Ele trabalhou para a empresa pouco mais de um ano, sendo quatro meses em São Paulo, quando morou com os patrões e, portanto, os acompanhou 24 horas por dia. Ele deixou a empresa em junho do ano passado.

Além dos prejuízos relatados, Lira disse que também recebeu ameaças e que já relatou às autoridades — tanto a PF quanto a Polícia Civil da Paraíba.

“Estou recebendo várias ameaças de morte, dizendo que vão me matar — que sabem onde eu moro”, disse ele à reportagem.

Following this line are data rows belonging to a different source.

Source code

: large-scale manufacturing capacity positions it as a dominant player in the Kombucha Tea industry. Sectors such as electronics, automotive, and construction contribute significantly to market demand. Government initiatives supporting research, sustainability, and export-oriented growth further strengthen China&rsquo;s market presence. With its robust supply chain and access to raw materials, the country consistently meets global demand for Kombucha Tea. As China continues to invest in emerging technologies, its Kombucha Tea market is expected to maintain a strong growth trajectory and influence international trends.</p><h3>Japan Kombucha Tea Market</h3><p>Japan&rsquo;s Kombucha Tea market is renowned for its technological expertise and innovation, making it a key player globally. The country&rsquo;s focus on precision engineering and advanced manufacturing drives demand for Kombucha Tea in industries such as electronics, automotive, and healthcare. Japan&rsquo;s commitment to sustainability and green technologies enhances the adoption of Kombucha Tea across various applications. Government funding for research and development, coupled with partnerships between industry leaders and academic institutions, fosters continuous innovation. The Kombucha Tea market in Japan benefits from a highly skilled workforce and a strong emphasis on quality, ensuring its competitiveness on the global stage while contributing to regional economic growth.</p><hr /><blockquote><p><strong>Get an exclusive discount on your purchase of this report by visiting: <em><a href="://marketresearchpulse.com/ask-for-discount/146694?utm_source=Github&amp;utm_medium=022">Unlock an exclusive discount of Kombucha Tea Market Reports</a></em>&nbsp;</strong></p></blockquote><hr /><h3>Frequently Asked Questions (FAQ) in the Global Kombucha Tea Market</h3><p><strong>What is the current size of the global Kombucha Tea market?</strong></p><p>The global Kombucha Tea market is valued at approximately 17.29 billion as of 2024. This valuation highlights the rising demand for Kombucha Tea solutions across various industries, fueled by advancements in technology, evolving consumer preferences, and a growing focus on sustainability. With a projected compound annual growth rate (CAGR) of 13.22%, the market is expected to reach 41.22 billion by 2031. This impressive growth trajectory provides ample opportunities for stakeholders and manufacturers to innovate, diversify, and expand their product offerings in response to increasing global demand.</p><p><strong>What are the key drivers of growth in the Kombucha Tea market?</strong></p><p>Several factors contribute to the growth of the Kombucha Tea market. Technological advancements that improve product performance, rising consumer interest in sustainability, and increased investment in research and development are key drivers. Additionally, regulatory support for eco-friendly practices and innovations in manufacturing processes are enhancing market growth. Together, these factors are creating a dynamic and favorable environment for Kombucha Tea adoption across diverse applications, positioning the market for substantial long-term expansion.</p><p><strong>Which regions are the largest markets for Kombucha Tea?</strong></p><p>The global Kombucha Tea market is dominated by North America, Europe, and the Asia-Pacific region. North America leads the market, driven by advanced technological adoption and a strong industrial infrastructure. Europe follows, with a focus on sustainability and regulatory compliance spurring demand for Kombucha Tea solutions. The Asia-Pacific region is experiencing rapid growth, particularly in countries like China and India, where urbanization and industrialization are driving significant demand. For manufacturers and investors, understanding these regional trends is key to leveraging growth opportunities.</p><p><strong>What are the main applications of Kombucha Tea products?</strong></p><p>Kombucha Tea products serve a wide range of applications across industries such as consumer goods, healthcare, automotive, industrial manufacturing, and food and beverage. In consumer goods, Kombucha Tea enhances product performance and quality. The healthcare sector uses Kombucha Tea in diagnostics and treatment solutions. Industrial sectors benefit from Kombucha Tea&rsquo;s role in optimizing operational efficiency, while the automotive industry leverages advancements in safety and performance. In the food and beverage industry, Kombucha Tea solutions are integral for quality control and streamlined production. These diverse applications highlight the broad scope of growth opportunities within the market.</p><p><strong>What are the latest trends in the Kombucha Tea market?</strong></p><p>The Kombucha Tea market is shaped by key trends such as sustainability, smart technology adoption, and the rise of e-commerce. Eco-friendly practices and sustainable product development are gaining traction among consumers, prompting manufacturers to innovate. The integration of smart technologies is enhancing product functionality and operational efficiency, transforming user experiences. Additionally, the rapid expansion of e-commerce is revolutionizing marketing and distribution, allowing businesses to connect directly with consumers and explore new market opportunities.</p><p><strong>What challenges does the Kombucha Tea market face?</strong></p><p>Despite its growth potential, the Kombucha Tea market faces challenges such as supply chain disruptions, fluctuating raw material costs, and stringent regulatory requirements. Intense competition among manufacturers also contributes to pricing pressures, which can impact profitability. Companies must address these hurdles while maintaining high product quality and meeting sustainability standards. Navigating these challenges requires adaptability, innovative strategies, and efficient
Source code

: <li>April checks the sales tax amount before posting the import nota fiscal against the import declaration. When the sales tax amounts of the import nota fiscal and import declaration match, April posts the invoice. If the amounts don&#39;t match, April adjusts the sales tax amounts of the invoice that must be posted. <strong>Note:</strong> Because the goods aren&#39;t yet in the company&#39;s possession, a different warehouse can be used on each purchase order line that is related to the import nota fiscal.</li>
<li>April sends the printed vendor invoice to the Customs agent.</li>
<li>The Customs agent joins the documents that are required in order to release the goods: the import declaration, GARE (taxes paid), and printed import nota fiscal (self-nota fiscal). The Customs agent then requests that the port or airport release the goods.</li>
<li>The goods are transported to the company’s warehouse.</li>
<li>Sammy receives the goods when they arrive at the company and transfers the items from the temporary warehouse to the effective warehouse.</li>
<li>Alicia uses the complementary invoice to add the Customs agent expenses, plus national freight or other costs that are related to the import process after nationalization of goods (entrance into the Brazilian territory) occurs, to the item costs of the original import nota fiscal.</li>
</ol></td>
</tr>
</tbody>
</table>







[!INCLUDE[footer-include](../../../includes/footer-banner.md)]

Os donos da Braiscompany também são alvos de ameaças de clientes envolvidos em atividades criminosas, contou Lira. “O envolvimento do PCC e outras facções… Quem tinha dinheiro queria botar…uma empresa pagando de 7% a 8% todo mês. Fiquei sabendo que várias pessoas em Campina Grande — do crime, agiotas e várias pessoas perigosas — já mandaram recado para Ais, de que se encontrarem ele, não será bom se ele não pagar”, disse Lira.

Entenda o caso Braiscompany

Em fevereiro deste ano, a PF deflagrou a operação Halving, a primeira contra a Braiscompany, empresa acusada de funcionar como uma pirâmide financeira através de um serviço de “aluguel de criptomoedas” e que havia parado de pagar os clientes em dezembro do ano passado. 

Depois vieram outras duas operações da PF, como a ‘Select’ em abril, e ‘Select II’ em maio, ambas desdobramento da Operação Halving.

Antônio Neto Ais e Fabrícia Campos, estão foragidos desde então, embora haja boatos que tenham passado por Buenos Aires, na Argentina. Eles são acusados de cinco crimes e a justiça já decretou prisão preventiva.